Designing cycle-friendly corridor feeder routes

Proper traffic management tools, administrative tools and technical knowledge can help local authorities avoid many conflicts between motorists, cyclists and pedestrians. Aleksander Buczyński, Policy Officer at the European Cyclists’ Federation, illustrates this point with case studies from Luxembourg, Poland, Belgium, France and Hungary.

Traffic management: do you have the necessary signs and signals?

A painted cycle lane or even segregated cycle path on a main road might not always be the best option available, as in some cases parallel local streets offer potential for a higher quality cycle route: more direct, with less traffic lights, less noise and air pollution, but also with less conflicts with pedestrians around public transport stops.

Unfortunately, many countries still do not have legal provisions for allowing contraflow cycling, cycle streets or other cycle-friendly forms of traffic calming. In some, even placing wayfinding elements for cyclists on public roads is illegal!

Signs of one-way street with contraflow cycling allowed, cycle street and regional cycle route 4 in Brussels.

Administrative tools: who is responsible for cycle routes?

In order to optimise the use of limited road space between different transport modes, governance structures also need to adapt. The optimal cycle routes often need to mix and match streets from different levels of the road administration hierarchy, sometimes also making shortcuts through parks, along rivers, canal or railroad lines, and users expect consistent standard of infrastructure, wayfinding and maintenance on the whole route.

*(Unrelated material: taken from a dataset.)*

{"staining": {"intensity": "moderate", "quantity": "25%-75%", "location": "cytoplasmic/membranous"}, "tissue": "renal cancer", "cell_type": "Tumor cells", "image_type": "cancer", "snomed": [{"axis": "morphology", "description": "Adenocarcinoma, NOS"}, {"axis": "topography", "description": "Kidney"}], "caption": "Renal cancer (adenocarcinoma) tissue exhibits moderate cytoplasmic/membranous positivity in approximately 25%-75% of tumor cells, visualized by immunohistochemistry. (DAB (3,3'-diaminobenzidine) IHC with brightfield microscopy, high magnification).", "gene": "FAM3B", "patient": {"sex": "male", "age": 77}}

Cycling infrastructure needs a level playing ground with roads for cars also in terms of land acquisition or environmental procedures. Even in Flanders, which is generally a cycling region, cycle highways were assigned a status of investments of significant public importance only in 2019!

Know-how: a view from the cycle path

Finally, technical knowledge about cycling and cycling infrastructure is essential. Even with all the tools, plenty of space and funding available it is possible to build cycle paths that are not safe to use or not used at all. Guidance on Urban Corridor Road Design developed in the frame of MORE project explains how to choose the right solution and establish its basic parameters, such as width or clearance. Involving user organisations in the design can also help to avoid costly mistakes.

This cycling path in Warsaw was built as a part of a 0.5 billion euro TEN-T road reconstruction project, but it is not safe to use because of lack of visibility on crossing.